Ce salaire, elle n'en voit plus qu'une maigre partie et l'attend souvent avec impatience à la fin du mois : "Le syndicat est toujours en retard. La FGTB, on ne sait pas les joindre". "Et encore je suis dans le meilleur des cas, ce ne sont que des retards. J'ai un ami, cela fait trois mois qu'il est sans revenu", se console-t-elle.

Cette salariée en restaurant qui avait accepté une place chez la concurrence pour bénéficier d'un meilleur pouvoir d'achat peine désormais à payer les factures de l'appartement où elle vit seul. "Je n'arrive pas à m'en sortir. En fin d'année il y a toutes les factures qui tombent : la contribution, taxe de voiture, tout en même temps. A l'heure actuelle, je ne sais pas comment payer mes factures et si je n'avais pas un petit peu d'aide extérieure, je ne saurais même pas comment manger".

Le temps de la désillusion

Une situation qui n'a pas fini d'entamer le moral. "C'est un peu humiliant comme situation. S'être battue pour gagner sa vie et être reconnue dans son métier pour au final ne rien gagner et devoir un peu quémander aux gens. C'est un côté un peu triste. Et il y a tout ce qui suit : on déprime, on n'est pas bien, on tourne en rond".

Alors, avec tout ce temps passé à attendre et penser aux cuisines bouillonnantes d'activité en temps normal mais désormais désertes, Louison a fini par se résigner. Le projet d'ouvrir son établissement ? N'en parlons plus, c'est trop risqué. Dans ce contexte toujours incertain, elle pense même abandonner la restauration : "Ça va encore durer un mois, deux mois, trois mois ? Les factures s'entassent, à un moment donné ce n'est plus possible. Je veux continuer dans la cuisine mais je veux arrêter la restauration. Je souhaite travailler dans la collectivité avec une garantie d'emploi. C'est triste mais j'aime autant ça".

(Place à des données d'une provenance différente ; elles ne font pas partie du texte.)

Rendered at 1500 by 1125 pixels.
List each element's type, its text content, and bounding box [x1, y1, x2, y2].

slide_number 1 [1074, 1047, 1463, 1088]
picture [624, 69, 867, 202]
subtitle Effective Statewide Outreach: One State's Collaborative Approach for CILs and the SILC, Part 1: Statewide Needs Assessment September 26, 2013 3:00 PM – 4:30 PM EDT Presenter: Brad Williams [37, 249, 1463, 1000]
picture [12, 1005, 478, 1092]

La crainte de perdre nos bons éléments, le capital humain et les compétences

Le cas de Louison pourrait se généraliser. En Wallonie, la fédération Horeca craint de voir des salariés se réfugier dans d'autres métiers. Pour son président Thierry Neyens, "avant il y avait un jeu de concurrence. Sur la place Saint-Lambert à Liège ou la Grand-Place à Bruxelles, il y a toujours aux quatre coins une dizaine d'établissements différents. L'un est peut-être plus sympa, l'ambiance est peut-être mieux et parfois pour une différence de salaire, il y avait un changement d'entreprise mais dans le même métier. Ici, la crainte est d'avoir une perte de nos bons éléments vers d'autres secteurs. On risque de perdre le capital humain et les compétences".

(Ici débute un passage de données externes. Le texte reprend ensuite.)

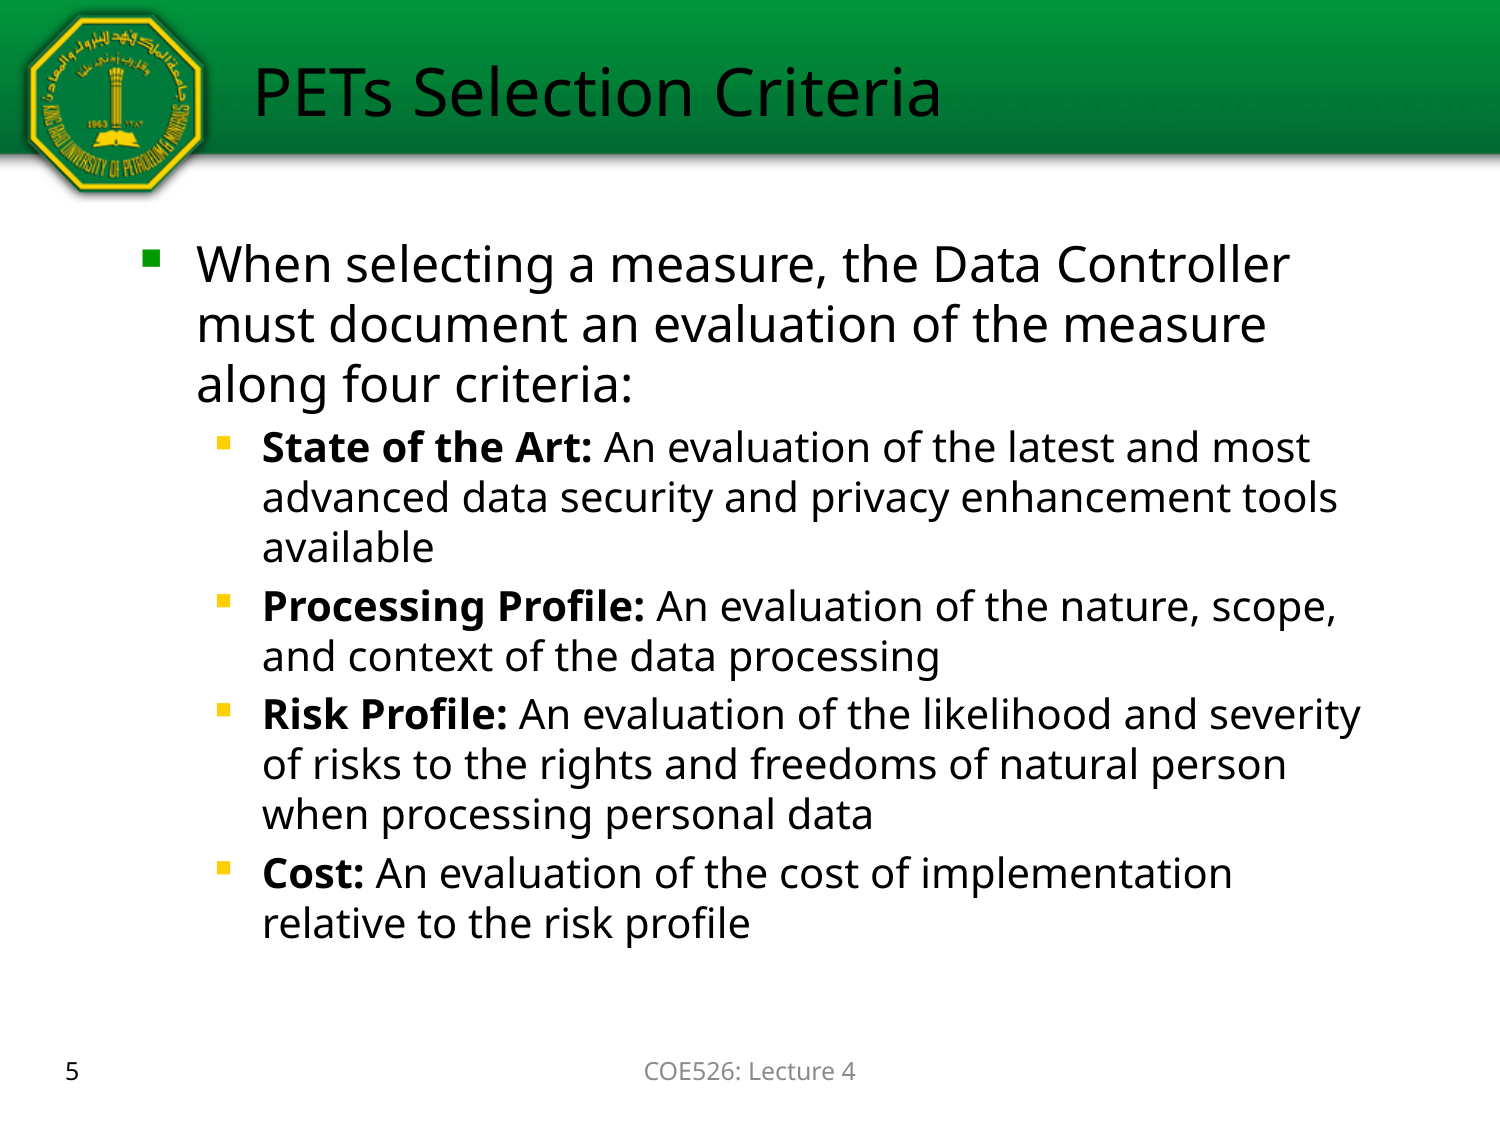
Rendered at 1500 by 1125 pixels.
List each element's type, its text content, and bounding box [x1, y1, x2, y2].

footer COE526: Lecture 4 [496, 1042, 1004, 1103]
title PETs Selection Criteria [237, 35, 1437, 138]
list When selecting a measure, the Data Controller must document an evaluation of the measure along four criteria: State of the Art: An evaluation of the latest and most advanced data security and privacy enhancement tools available Processing Profile: An evaluation of the nature, scope, and context of the data processing Risk Profile: An evaluation of the likelihood and severity of risks to the rights and freedoms of natural person when processing personal data Cost: An evaluation of the cost of implementation relative to the risk profile [125, 224, 1382, 1007]
picture [0, 0, 1500, 1125]
slide_number 5 [50, 1042, 388, 1103]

La profonde crise que connaît le secteur Horeca pourrait aussi avoir des conséquences à plus long terme. "Il faudra aussi redonner une vocation à ceux qui envisagent d'en faire un métier, aux serveurs, aux cuisiniers de demain. Il ne faut pas faire peur au risque de perdre les ressources de demain", estime Thierry Neyens.

Comme près de 115.000 personnes travaillant dans le secteur de la restauration (113.744 au début de 2020 selon Statbel), Louison reste suspendue aux décisions des autorités. A l'issue du dernier comité de concertation le 18 décembre dernier, les gouvernements du pays n'ont pas évoqué l'Horeca. Si de grands espoirs reposent sur l'année 2021 qui débute, les travailleurs du secteur devront encore faire preuve de patience. Même si l'attente se fait longue : "On doit se battre, et là on nous enlève un peu le pain de la bouche".